PROBLEM:
Tell how many lines in the following entries include the word "When", giving the figure alone.

Stored data entries:
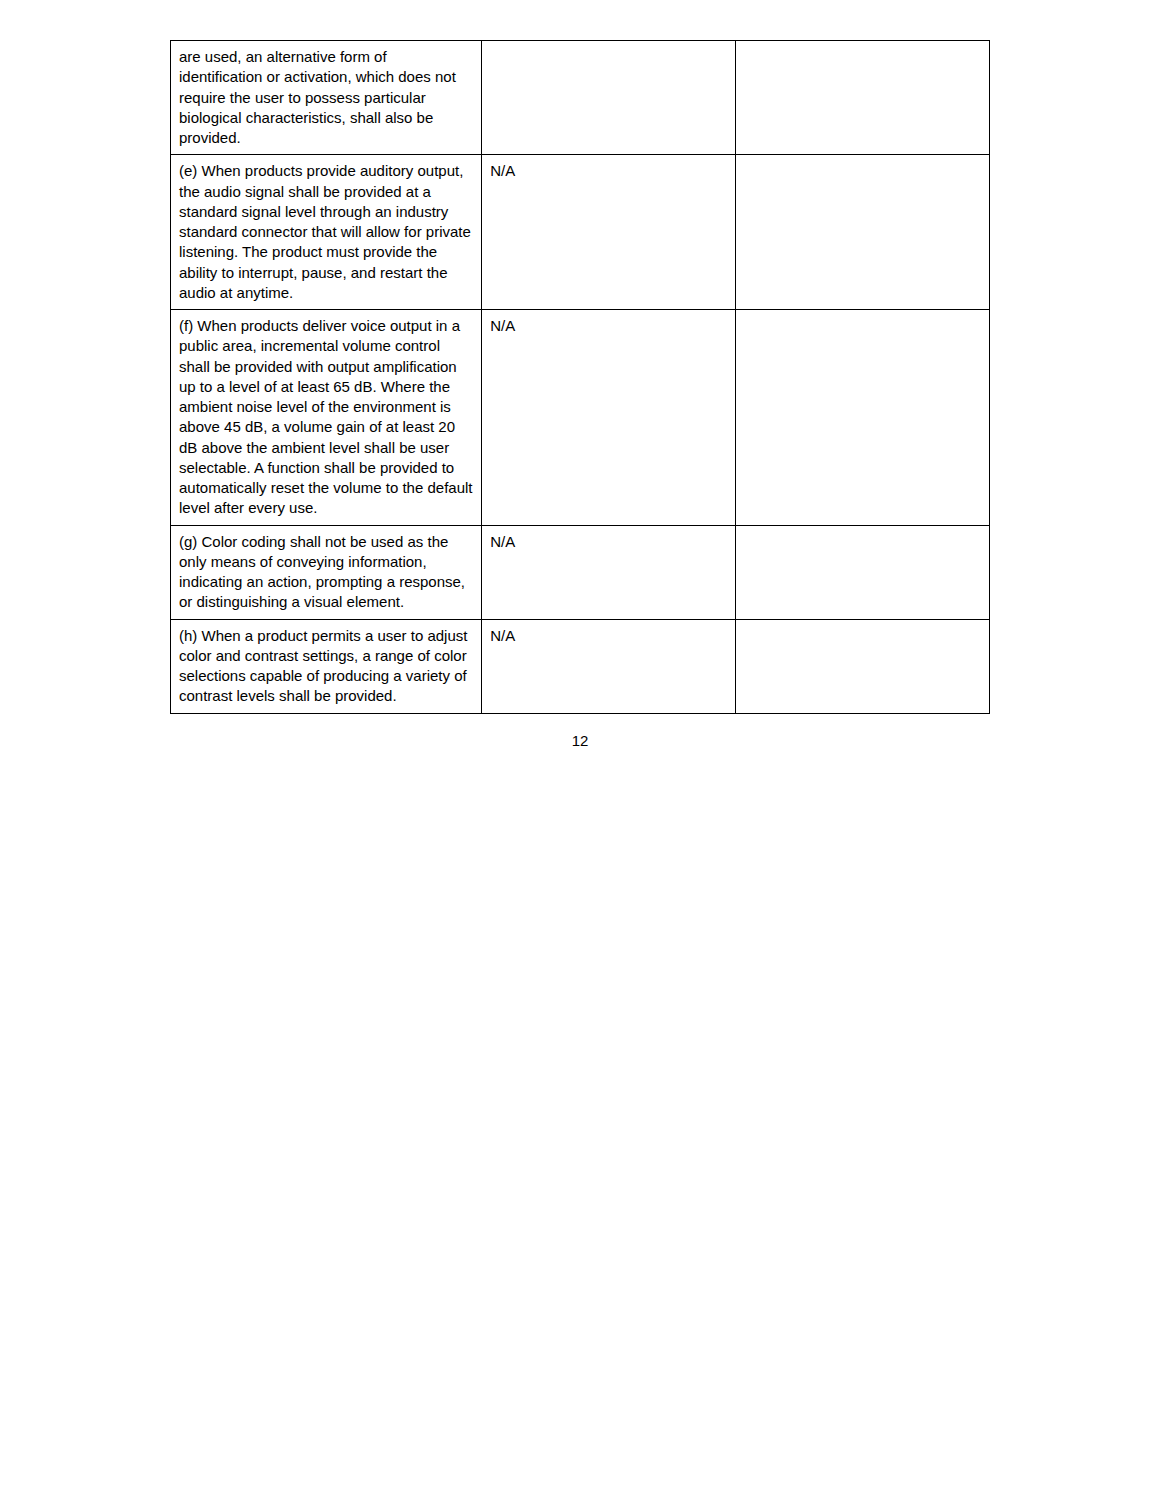| are used, an alternative form of identification or activation, which does not require the user to possess particular biological characteristics, shall also be provided. | | |
| (e) When products provide auditory output, the audio signal shall be provided at a standard signal level through an industry standard connector that will allow for private listening. The product must provide the ability to interrupt, pause, and restart the audio at anytime. | N/A | |
| (f) When products deliver voice output in a public area, incremental volume control shall be provided with output amplification up to a level of at least 65 dB. Where the ambient noise level of the environment is above 45 dB, a volume gain of at least 20 dB above the ambient level shall be user selectable. A function shall be provided to automatically reset the volume to the default level after every use. | N/A | |
| (g) Color coding shall not be used as the only means of conveying information, indicating an action, prompting a response, or distinguishing a visual element. | N/A | |
| (h) When a product permits a user to adjust color and contrast settings, a range of color selections capable of producing a variety of contrast levels shall be provided. | N/A | |
12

THE COMPLETED TASK:
3